Pictures stay out; please output the remaining data exactly.

===== Source records =====

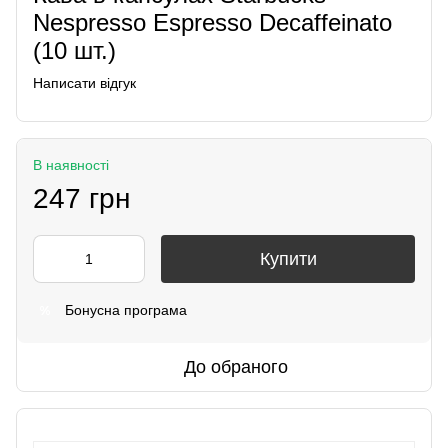
Nespresso Espresso Decaffeinato
(10 шт.)
Написати відгук
В наявності
247 грн
Купити
Бонусна програма
%
До обраного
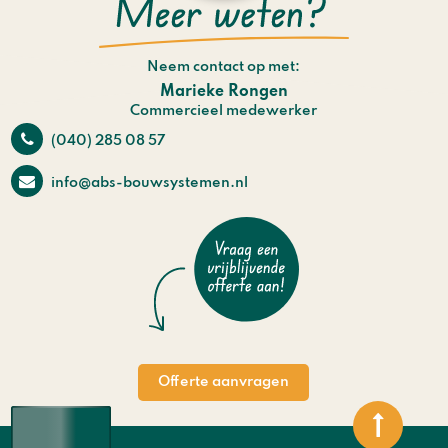
Neem contact op met:
Marieke Rongen
Commercieel medewerker
(040) 285 08 57
info@abs-bouwsystemen.nl
Offerte aanvragen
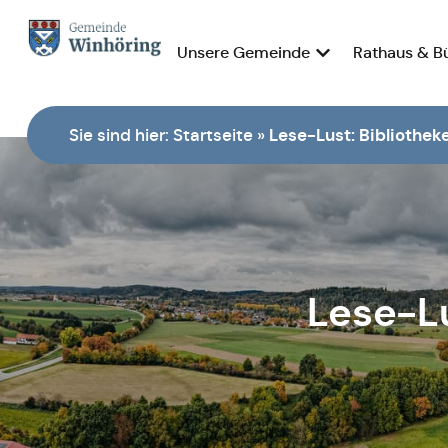
Unsere Gemeinde
Rathaus & B
Zur Startseite
Sie sind hier:
Startseite
»
Lese-Lust: Bibliotheke
Lese-Lu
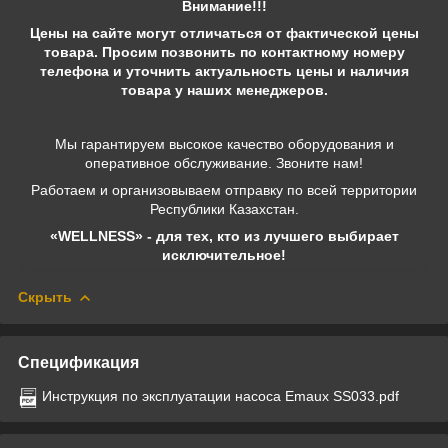
Внимание!!!
Цены на сайте могут отличаться от фактической цены
товара. Просим позвонить по контактному номеру
телефона и уточнить актуальность цены и наличия
товара у наших менеджеров.
Мы гарантируем высокое качество оборудования и
оперативное обслуживание. Звоните нам!
Работаем и организовываем отправку по всей территории
Республики Казахстан.
«WELLNESS» - для тех, кто из лучшего выбирает
исключительное!
Скрыть
Спецификация
Инструкция по эксплуатации насоса Emaux SS033.pdf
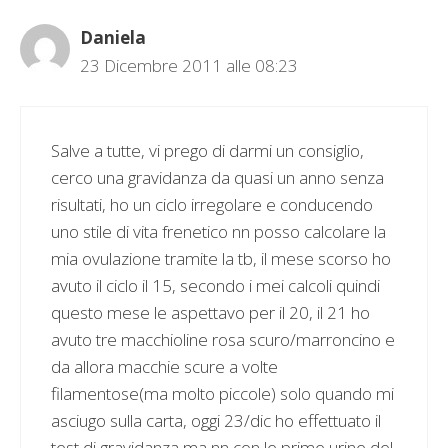
Daniela
23 Dicembre 2011 alle 08:23
Salve a tutte, vi prego di darmi un consiglio,
cerco una gravidanza da quasi un anno senza
risultati, ho un ciclo irregolare e conducendo
uno stile di vita frenetico nn posso calcolare la
mia ovulazione tramite la tb, il mese scorso ho
avuto il ciclo il 15, secondo i mei calcoli quindi
questo mese le aspettavo per il 20, il 21 ho
avuto tre macchioline rosa scuro/marroncino e
da allora macchie scure a volte
filamentose(ma molto piccole) solo quando mi
asciugo sulla carta, oggi 23/dic ho effettuato il
test di gravidanza ma nn con le prime urine del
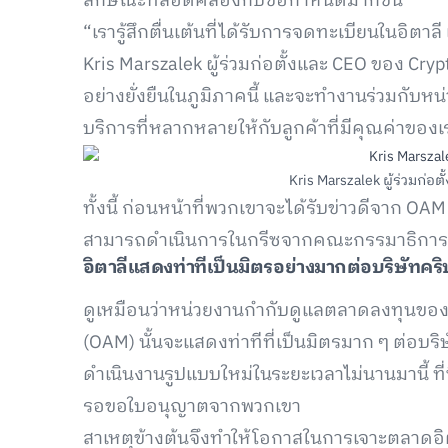
ลักษณะที่สอดคล้องกับข้อกำหนดมากขึ้น
“เรารู้สึกตื่นเต้นที่ได้รับการจดทะเบียนในอิต
Kris Marszalek ผู้ร่วมก่อตั้งและ CEO ของ Crypt
อย่างยั่งยืนในภูมิภาคนี้ และจะทำงานร่วมกับห
บริการที่หลากหลายให้กับลูกค้าที่มีคุณค่าของเ
Kris Marszalek ผู้ร่วมก่อ
ทั้งนี้ ก่อนหน้าที่พวกเขาจะได้รับข่าวดีจาก O
สามารถดำเนินการในกรีซจากคณะกรรมาธิการตลา
อิตาลีแสดงท่าทีเป็นมิตรอย่างมากต่อบริษัทคร
ดูเหมือนว่าหน่วยงานกำกับดูแลตลาดลงทุนของอ
(OAM) นั้นจะแสดงท่าทีที่เป็นมิตรมาก ๆ ต่อบ
ดำเนินงานรูปแบบใหม่ในระยะเวลาไม่นานมานี้ ที
รอขอใบอนุญาตจากพวกเขา
สาเหตุข้างต้นจึงทำให้โอกาสในการเจาะตลาดอิ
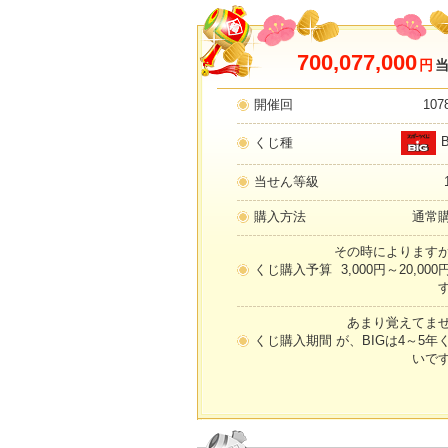
700,077,000
円
開催回
107
くじ種
当せん等級
購入方法
通常
その時によります
くじ購入予算
3,000円～20,000
あまり覚えてま
くじ購入期間
が、BIGは4～5年
いで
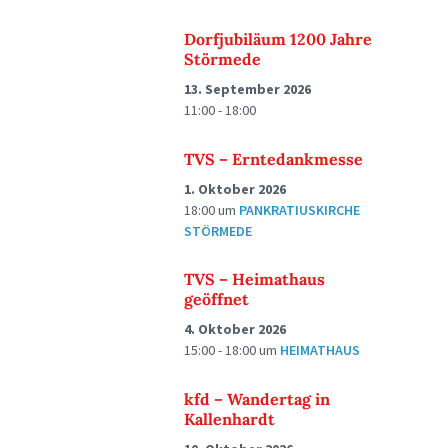
Dorfjubiläum 1200 Jahre
Störmede
13. September 2026
11:00 - 18:00
TVS – Erntedankmesse
1. Oktober 2026
18:00
um
PANKRATIUSKIRCHE
STÖRMEDE
TVS – Heimathaus
geöffnet
4. Oktober 2026
15:00 - 18:00
um
HEIMATHAUS
kfd – Wandertag in
Kallenhardt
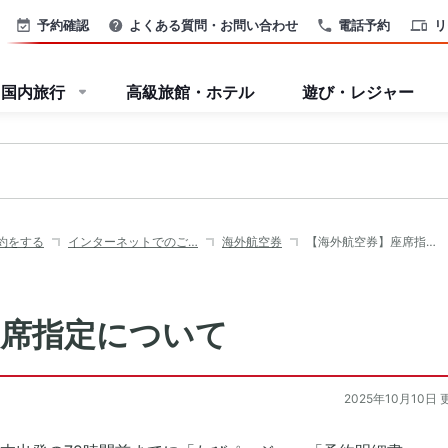
予約確認
よくある質問・お問い合わせ
電話予約
リ
国内旅行
高級旅館・ホテル
遊び・レジャー
約をする
インターネットでのご…
海外航空券
【海外航空券】座席指…
座席指定について
2025年10月10日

=====

Solution for this exercise ->
Nespresso Espresso Decaffeinato
(10 шт.)
Написати відгук
В наявності
247 грн
Купити
Бонусна програма
%
До обраного
Neem contact op met:
Marieke Rongen
Commercieel medewerker
(040) 285 08 57
info@abs-bouwsystemen.nl
Offerte aanvragen
Unsere Gemeinde
Rathaus & B
Zur Startseite
Sie sind hier:
Startseite
»
Lese-Lust: Bibliotheke
Lese-Lu
Внимание!!!
Цены на сайте могут отличаться от фактической цены
товара. Просим позвонить по контактному номеру
телефона и уточнить актуальность цены и наличия
товара у наших менеджеров.
Мы гарантируем высокое качество оборудования и
оперативное обслуживание. Звоните нам!
Работаем и организовываем отправку по всей территории
Республики Казахстан.
«WELLNESS» - для тех, кто из лучшего выбирает
исключительное!
Скрыть
Спецификация
Инструкция по эксплуатации насоса Emaux SS033.pdf
Daniela
23 Dicembre 2011 alle 08:23
Salve a tutte, vi prego di darmi un consiglio,
cerco una gravidanza da quasi un anno senza
risultati, ho un ciclo irregolare e conducendo
uno stile di vita frenetico nn posso calcolare la
mia ovulazione tramite la tb, il mese scorso ho
avuto il ciclo il 15, secondo i mei calcoli quindi
questo mese le aspettavo per il 20, il 21 ho
avuto tre macchioline rosa scuro/marroncino e
da allora macchie scure a volte
filamentose(ma molto piccole) solo quando mi
asciugo sulla carta, oggi 23/dic ho effettuato il
test di gravidanza ma nn con le prime urine del
ลักษณะที่สอดคล้องกับข้อกำหนดมากขึ้น
“เรารู้สึกตื่นเต้นที่ได้รับการจดทะเบียนในอิต
Kris Marszalek ผู้ร่วมก่อตั้งและ CEO ของ Crypt
อย่างยั่งยืนในภูมิภาคนี้ และจะทำงานร่วมกับห
บริการที่หลากหลายให้กับลูกค้าที่มีคุณค่าของเ
Kris Marszalek ผู้ร่วมก่อ
ทั้งนี้ ก่อนหน้าที่พวกเขาจะได้รับข่าวดีจาก O
สามารถดำเนินการในกรีซจากคณะกรรมาธิการตลา
อิตาลีแสดงท่าทีเป็นมิตรอย่างมากต่อบริษัทคร
ดูเหมือนว่าหน่วยงานกำกับดูแลตลาดลงทุนของอ
(OAM) นั้นจะแสดงท่าทีที่เป็นมิตรมาก ๆ ต่อบ
ดำเนินงานรูปแบบใหม่ในระยะเวลาไม่นานมานี้ ที
รอขอใบอนุญาตจากพวกเขา
สาเหตุข้างต้นจึงทำให้โอกาสในการเจาะตลาดอิ
700,077,000
円
開催回
107
くじ種
当せん等級
購入方法
通常
その時によります
くじ購入予算
3,000円～20,000
あまり覚えてま
くじ購入期間
が、BIGは4～5年
いで
Dorfjubiläum 1200 Jahre
Störmede
13. September 2026
11:00 - 18:00
TVS – Erntedankmesse
1. Oktober 2026
18:00
um
PANKRATIUSKIRCHE
STÖRMEDE
TVS – Heimathaus
geöffnet
4. Oktober 2026
15:00 - 18:00
um
HEIMATHAUS
kfd – Wandertag in
Kallenhardt
予約確認
よくある質問・お問い合わせ
電話予約
リ
国内旅行
高級旅館・ホテル
遊び・レジャー
約をする
インターネットでのご…
海外航空券
【海外航空券】座席指…
座席指定について
2025年10月10日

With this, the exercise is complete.